Phospho-CD3 ζ (Tyr142) Antibody

About the Target

CD3Z is a target of interest in many antibody-based workflows. CD3 ζ (zeta) is a crucial transmembrane signaling protein within the T cell receptor (TCR) complex on T lymphocytes, whose cytoplasmic domain contains multiple immunoreceptor tyrosine-based activation motifs (ITAMs) with conserved tyrosine residues such as Tyr142 that are essential for signal transduction. Upon TCR engagement with antigen-presenting cells, these tyrosine residues are rapidly phosphorylated by Src family kinases like Lck and Fyn, generating binding sites for SH2 domain-containing proteins, most notably the kinase ZAP-70. Depending on the literature source, CD3Z may also be discussed as Phospho-CD3 zeta (Tyr142) and CD247.

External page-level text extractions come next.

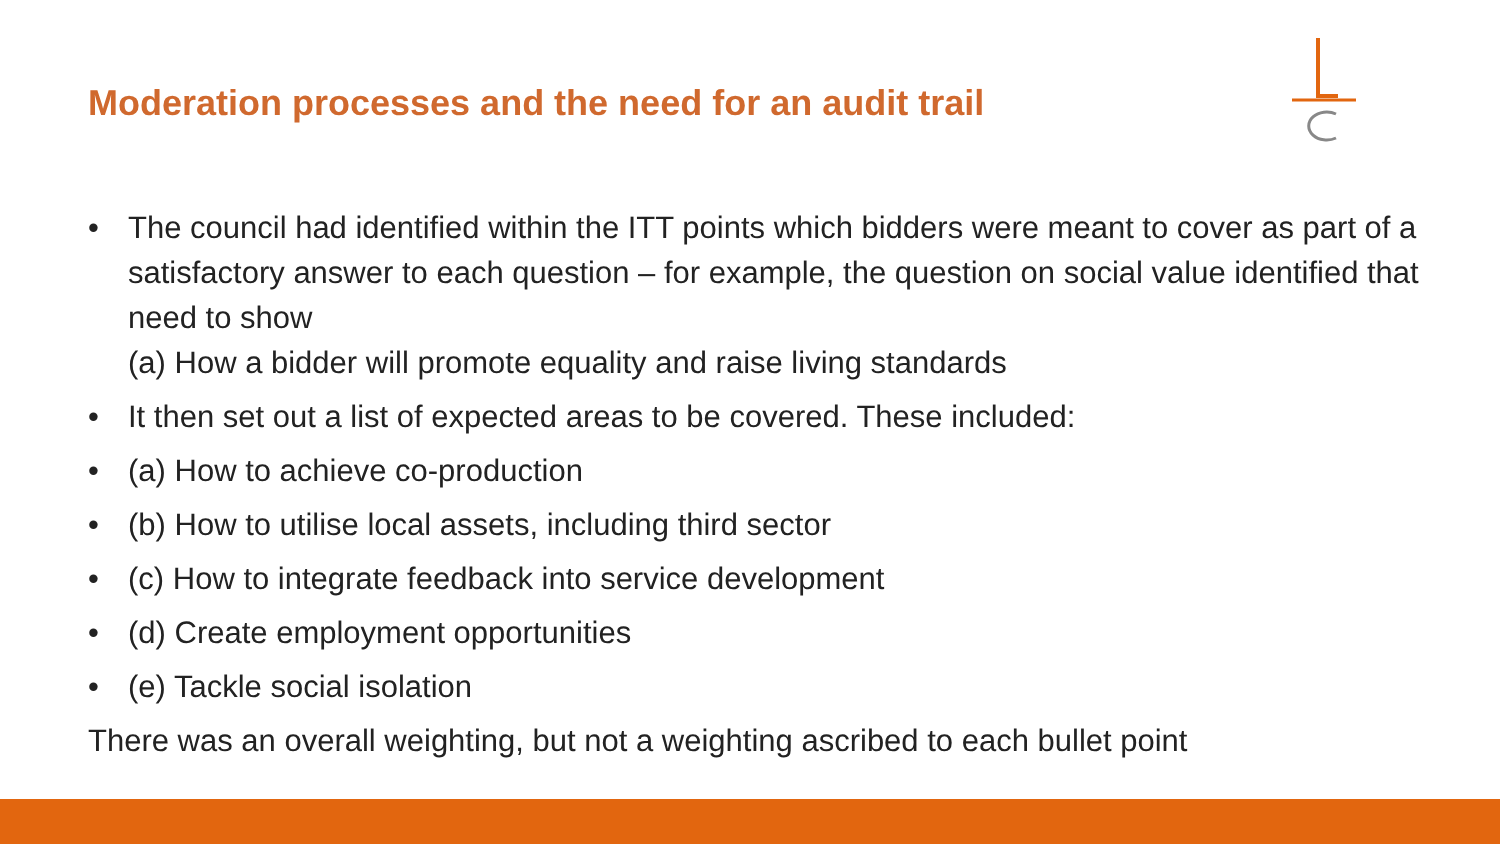Moderation processes and the need for an audit trail
• The council had identified within the ITT points which bidders were meant to cover as part of a satisfactory answer to each question – for example, the question on social value identified that need to show
(a) How a bidder will promote equality and raise living standards
• It then set out a list of expected areas to be covered. These included:
• (a) How to achieve co-production
• (b) How to utilise local assets, including third sector
• (c) How to integrate feedback into service development
• (d) Create employment opportunities
• (e) Tackle social isolation
There was an overall weighting, but not a weighting ascribed to each bullet point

Reported cellular context includes cellmembrane and membrane, which can matter when signal is compared across treatments or changing cell states. Following CD3Z across matched perturbations can help separate abundance effects from shifts in localization, complex assembly, or pathway state.

Research Context

CD3Z is commonly interpreted in the context of immunology and cell signaling research, and readouts are often stronger when a study separates expression changes from compartment-level redistribution. When reported signal spans cellmembrane and membrane, a defined reference condition can make comparisons more interpretable across perturbations, passages, or replicate sets.

Consider these angles when interpreting target-level changes:

• apparent redistribution between cellmembrane and membrane across matched conditions
• context differences tied to immune-cell state, activation, or lineage composition
• signal-dependent shifts after ligand, inhibitor, or growth-factor perturbation
• differences between total target abundance and site-specific regulation when modified forms are compared

Variant Considerations

If your project spans exploratory questions, the regular version offers a balanced option for establishing baseline signal behavior for CD3Z. This can help when protocols evolve over time and the goal is to compare experiments using a stable reference workflow.

Standardize sampling time, control choice, and downstream analysis thresholds so apparent differences in CD3Z reflect biology rather than handling. When interpreting CD3Z, it is often useful to decide early whether the main question is overall abundance, compartmental enrichment, or context-dependent redistribution.

For multi-run studies, a shared reference condition can keep CD3Z trends easier to compare across datasets. That kind of consistency is especially helpful when follow-up work expands to new perturbations, model systems, or longitudinal collections.